**Work instruction**
Where the material below has a line containing "018920 | ) | |", start repeating exactly, and keep going through the line containing "The probation period", with no other lines.

**Supplied material**
☆ ☆ ☆ ☆

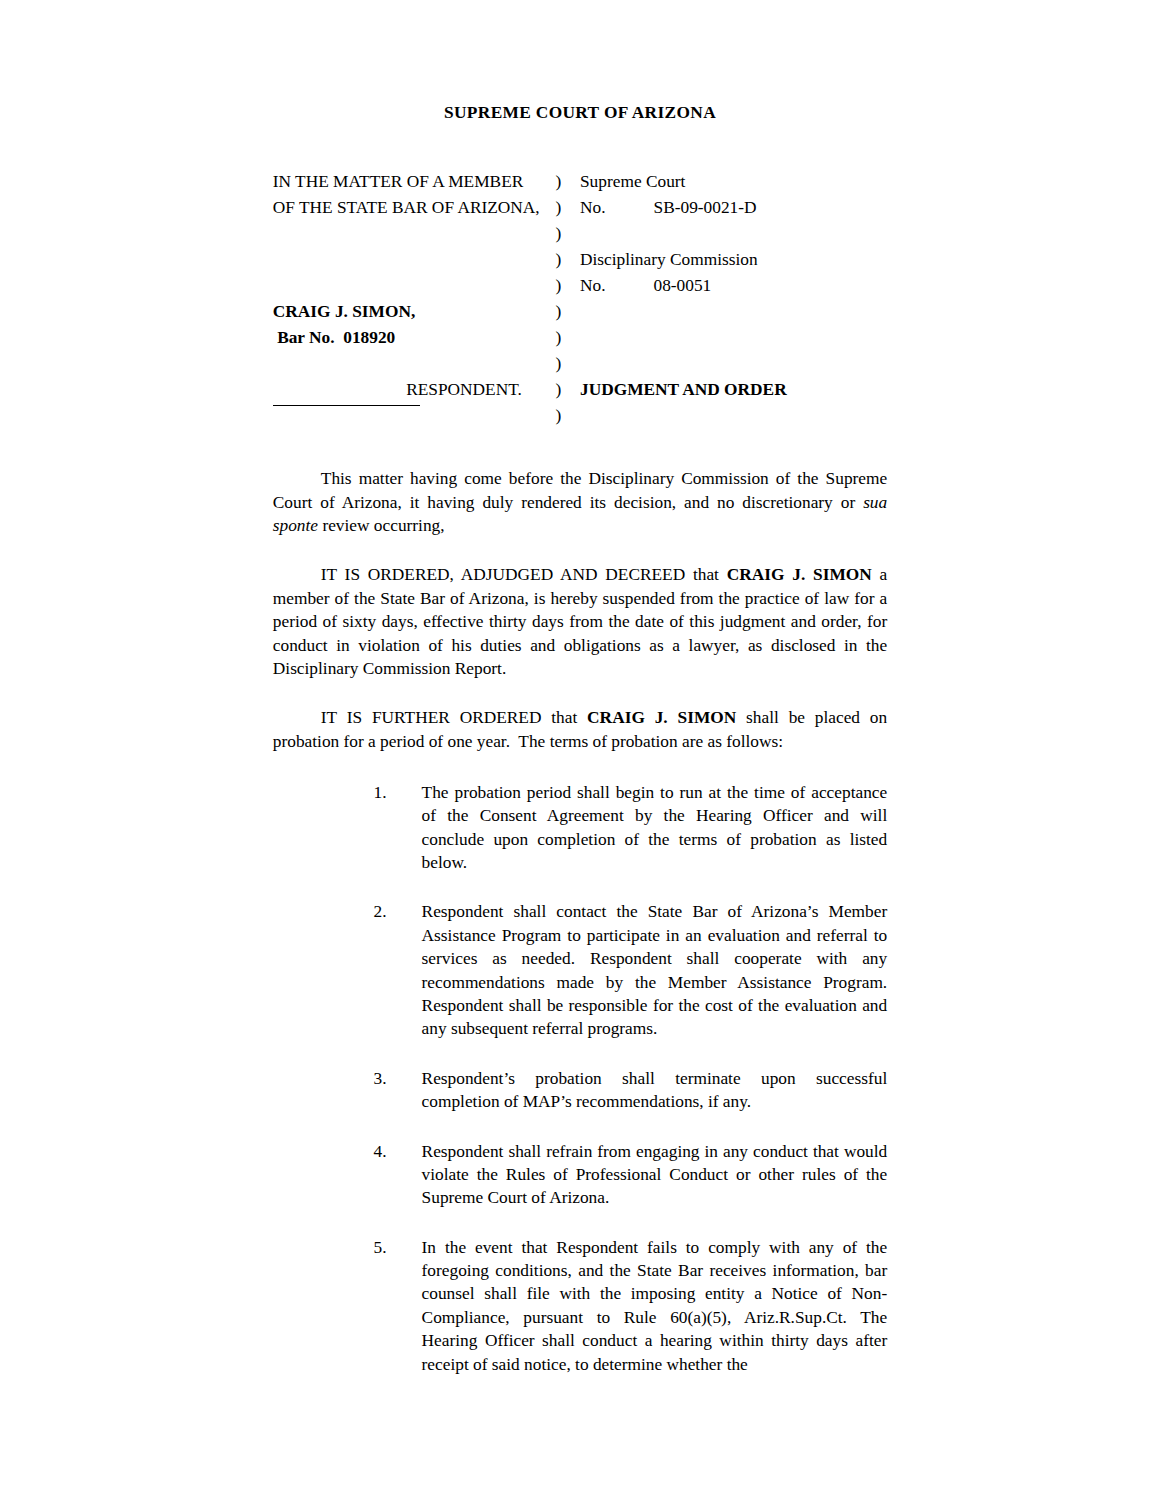SUPREME COURT OF ARIZONA
| IN THE MATTER OF A MEMBER | ) | Supreme Court |
| OF THE STATE BAR OF ARIZONA, | ) | No. SB-09-0021-D |
| | ) | |
| | ) | Disciplinary Commission |
| | ) | No. 08-0051 |
| CRAIG J. SIMON, | ) | |
| Bar No. 018920 | ) | |
| | ) | |
| RESPONDENT. | ) | JUDGMENT AND ORDER |
| | ) | |
This matter having come before the Disciplinary Commission of the Supreme Court of Arizona, it having duly rendered its decision, and no discretionary or sua sponte review occurring,
IT IS ORDERED, ADJUDGED AND DECREED that CRAIG J. SIMON a member of the State Bar of Arizona, is hereby suspended from the practice of law for a period of sixty days, effective thirty days from the date of this judgment and order, for conduct in violation of his duties and obligations as a lawyer, as disclosed in the Disciplinary Commission Report.
IT IS FURTHER ORDERED that CRAIG J. SIMON shall be placed on probation for a period of one year. The terms of probation are as follows:
The probation period shall begin to run at the time of acceptance of the Consent Agreement by the Hearing Officer and will conclude upon completion of the terms of probation as listed below.
Respondent shall contact the State Bar of Arizona’s Member Assistance Program to participate in an evaluation and referral to services as needed. Respondent shall cooperate with any recommendations made by the Member Assistance Program. Respondent shall be responsible for the cost of the evaluation and any subsequent referral programs.
Respondent’s probation shall terminate upon successful completion of MAP’s recommendations, if any.
Respondent shall refrain from engaging in any conduct that would violate the Rules of Professional Conduct or other rules of the Supreme Court of Arizona.
In the event that Respondent fails to comply with any of the foregoing conditions, and the State Bar receives information, bar counsel shall file with the imposing entity a Notice of Non-Compliance, pursuant to Rule 60(a)(5), Ariz.R.Sup.Ct. The Hearing Officer shall conduct a hearing within thirty days after receipt of said notice, to determine whether the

☆ ☆ ☆ ☆

**Your solution**
| Bar No. 018920 | ) | |
| | ) | |
| RESPONDENT. | ) | JUDGMENT AND ORDER |
| | ) | |
This matter having come before the Disciplinary Commission of the Supreme Court of Arizona, it having duly rendered its decision, and no discretionary or sua sponte review occurring,
IT IS ORDERED, ADJUDGED AND DECREED that CRAIG J. SIMON a member of the State Bar of Arizona, is hereby suspended from the practice of law for a period of sixty days, effective thirty days from the date of this judgment and order, for conduct in violation of his duties and obligations as a lawyer, as disclosed in the Disciplinary Commission Report.
IT IS FURTHER ORDERED that CRAIG J. SIMON shall be placed on probation for a period of one year. The terms of probation are as follows:
The probation period shall begin to run at the time of acceptance of the Consent Agreement by the Hearing Officer and will conclude upon completion of the terms of probation as listed below.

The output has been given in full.